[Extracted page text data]
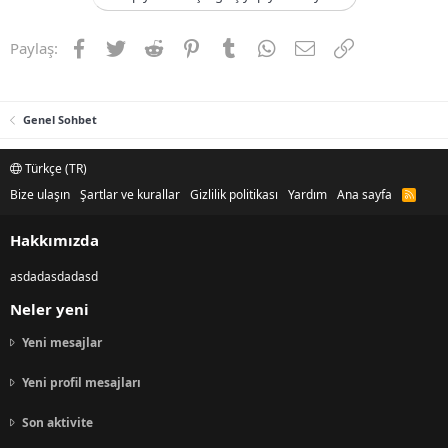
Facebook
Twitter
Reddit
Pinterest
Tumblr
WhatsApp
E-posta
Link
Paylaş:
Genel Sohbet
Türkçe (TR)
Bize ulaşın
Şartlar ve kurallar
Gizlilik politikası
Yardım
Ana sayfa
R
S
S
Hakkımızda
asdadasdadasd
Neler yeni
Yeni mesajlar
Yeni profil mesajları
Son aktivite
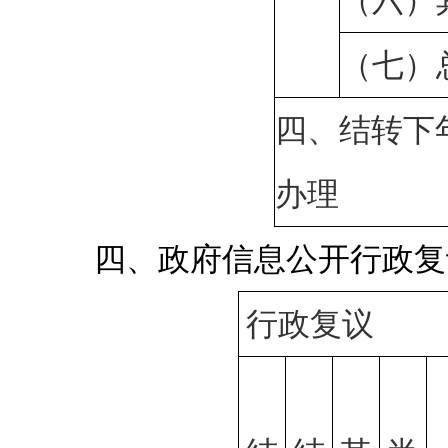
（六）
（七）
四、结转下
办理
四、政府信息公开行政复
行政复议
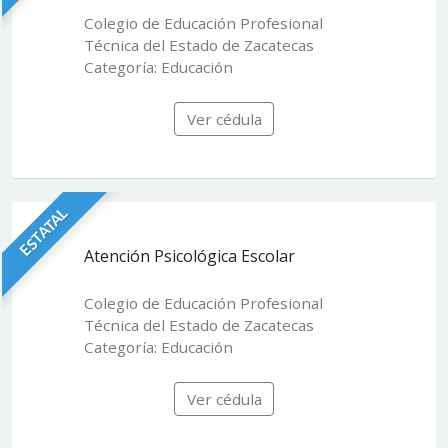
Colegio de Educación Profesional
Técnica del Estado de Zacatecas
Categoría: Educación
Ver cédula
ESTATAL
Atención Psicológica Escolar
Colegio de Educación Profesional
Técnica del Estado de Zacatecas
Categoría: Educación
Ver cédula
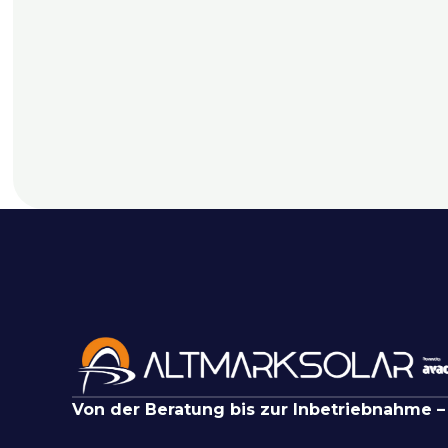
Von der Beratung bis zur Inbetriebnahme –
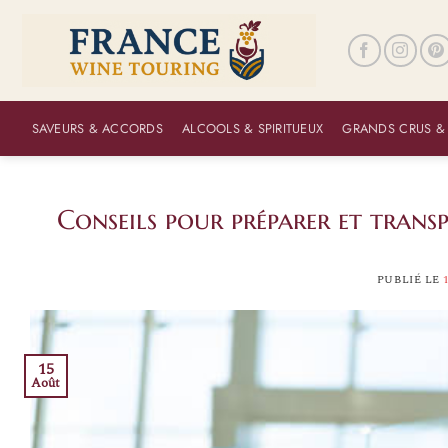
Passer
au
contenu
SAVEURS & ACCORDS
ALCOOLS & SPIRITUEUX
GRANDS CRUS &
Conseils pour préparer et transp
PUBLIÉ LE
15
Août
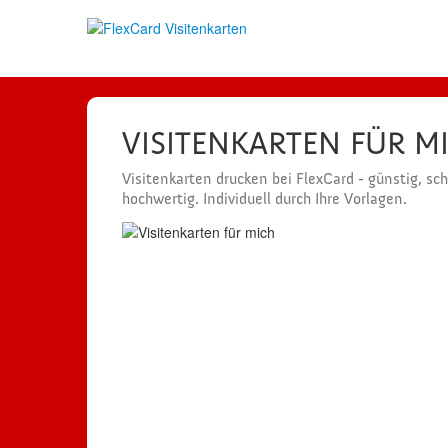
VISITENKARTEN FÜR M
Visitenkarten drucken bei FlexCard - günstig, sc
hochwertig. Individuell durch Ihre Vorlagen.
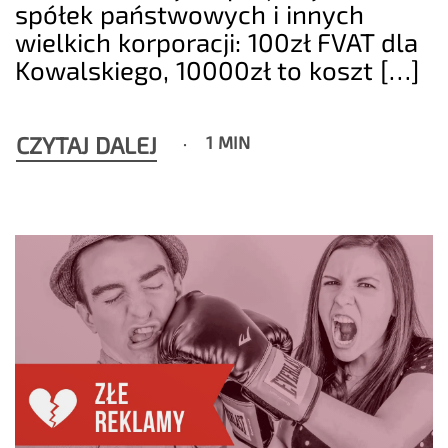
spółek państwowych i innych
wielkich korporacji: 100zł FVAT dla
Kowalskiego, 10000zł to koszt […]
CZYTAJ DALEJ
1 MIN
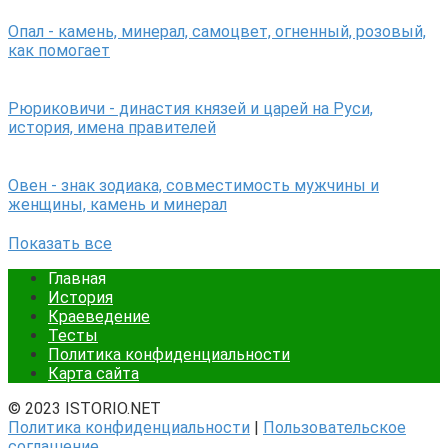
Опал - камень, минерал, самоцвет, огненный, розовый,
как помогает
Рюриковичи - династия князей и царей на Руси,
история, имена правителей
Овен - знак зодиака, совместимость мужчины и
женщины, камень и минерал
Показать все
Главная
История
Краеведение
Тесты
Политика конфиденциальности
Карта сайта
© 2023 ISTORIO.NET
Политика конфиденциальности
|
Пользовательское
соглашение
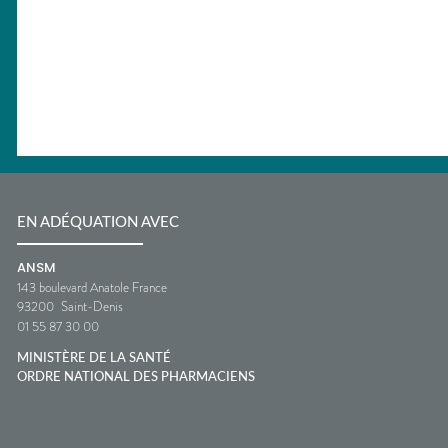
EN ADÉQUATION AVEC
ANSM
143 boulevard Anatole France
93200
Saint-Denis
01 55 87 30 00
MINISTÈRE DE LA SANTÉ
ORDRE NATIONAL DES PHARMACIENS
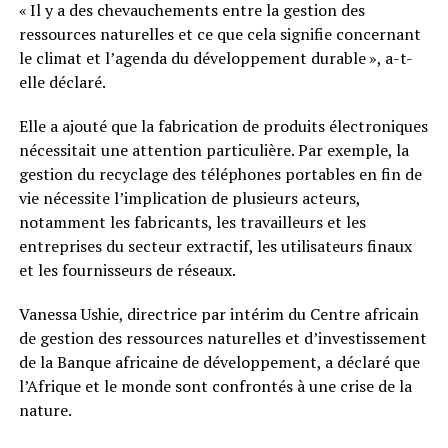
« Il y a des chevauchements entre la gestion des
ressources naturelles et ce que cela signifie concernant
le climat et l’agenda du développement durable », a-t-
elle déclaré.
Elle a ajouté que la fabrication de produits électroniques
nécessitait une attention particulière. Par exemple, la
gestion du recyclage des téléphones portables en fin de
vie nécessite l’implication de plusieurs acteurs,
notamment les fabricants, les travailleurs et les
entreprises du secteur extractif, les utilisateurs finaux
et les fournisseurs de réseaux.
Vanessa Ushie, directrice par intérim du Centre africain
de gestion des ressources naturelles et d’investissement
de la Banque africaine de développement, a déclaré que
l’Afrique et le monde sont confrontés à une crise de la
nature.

→ Problem to solve: Each entry above should come back word for word, and no picture should come with it.

→ Exercise response:
Facebook
Twitter
Reddit
Pinterest
Tumblr
WhatsApp
E-posta
Link
Paylaş:
Genel Sohbet
Türkçe (TR)
Bize ulaşın
Şartlar ve kurallar
Gizlilik politikası
Yardım
Ana sayfa
R
S
S
Hakkımızda
asdadasdadasd
Neler yeni
Yeni mesajlar
Yeni profil mesajları
Son aktivite
（六）
（七）
四、结转下
办理
四、政府信息公开行政复
行政复议
Colegio de Educación Profesional
Técnica del Estado de Zacatecas
Categoría: Educación
Ver cédula
ESTATAL
Atención Psicológica Escolar
Colegio de Educación Profesional
Técnica del Estado de Zacatecas
Categoría: Educación
Ver cédula
Von der Beratung bis zur Inbetriebnahme –
Passer
au
contenu
SAVEURS & ACCORDS
ALCOOLS & SPIRITUEUX
GRANDS CRUS &
Conseils pour préparer et transp
PUBLIÉ LE
15
Août
VISITENKARTEN FÜR M
Visitenkarten drucken bei FlexCard - günstig, sc
hochwertig. Individuell durch Ihre Vorlagen.
spółek państwowych i innych
wielkich korporacji: 100zł FVAT dla
Kowalskiego, 10000zł to koszt […]
CZYTAJ DALEJ
1 MIN
Опал - камень, минерал, самоцвет, огненный, розовый,
как помогает
Рюриковичи - династия князей и царей на Руси,
история, имена правителей
Овен - знак зодиака, совместимость мужчины и
женщины, камень и минерал
Показать все
Главная
История
Краеведение
Тесты
Политика конфиденциальности
Карта сайта
© 2023 ISTORIO.NET
Политика конфиденциальности
|
Пользовательское
соглашение
EN ADÉQUATION AVEC
ANSM
143 boulevard Anatole France
93200
Saint-Denis
01 55 87 30 00
MINISTÈRE DE LA SANTÉ
ORDRE NATIONAL DES PHARMACIENS
« Il y a des chevauchements entre la gestion des
ressources naturelles et ce que cela signifie concernant
le climat et l’agenda du développement durable », a-t-
elle déclaré.
Elle a ajouté que la fabrication de produits électroniques
nécessitait une attention particulière. Par exemple, la
gestion du recyclage des téléphones portables en fin de
vie nécessite l’implication de plusieurs acteurs,
notamment les fabricants, les travailleurs et les
entreprises du secteur extractif, les utilisateurs finaux
et les fournisseurs de réseaux.
Vanessa Ushie, directrice par intérim du Centre africain
de gestion des ressources naturelles et d’investissement
de la Banque africaine de développement, a déclaré que
l’Afrique et le monde sont confrontés à une crise de la
nature.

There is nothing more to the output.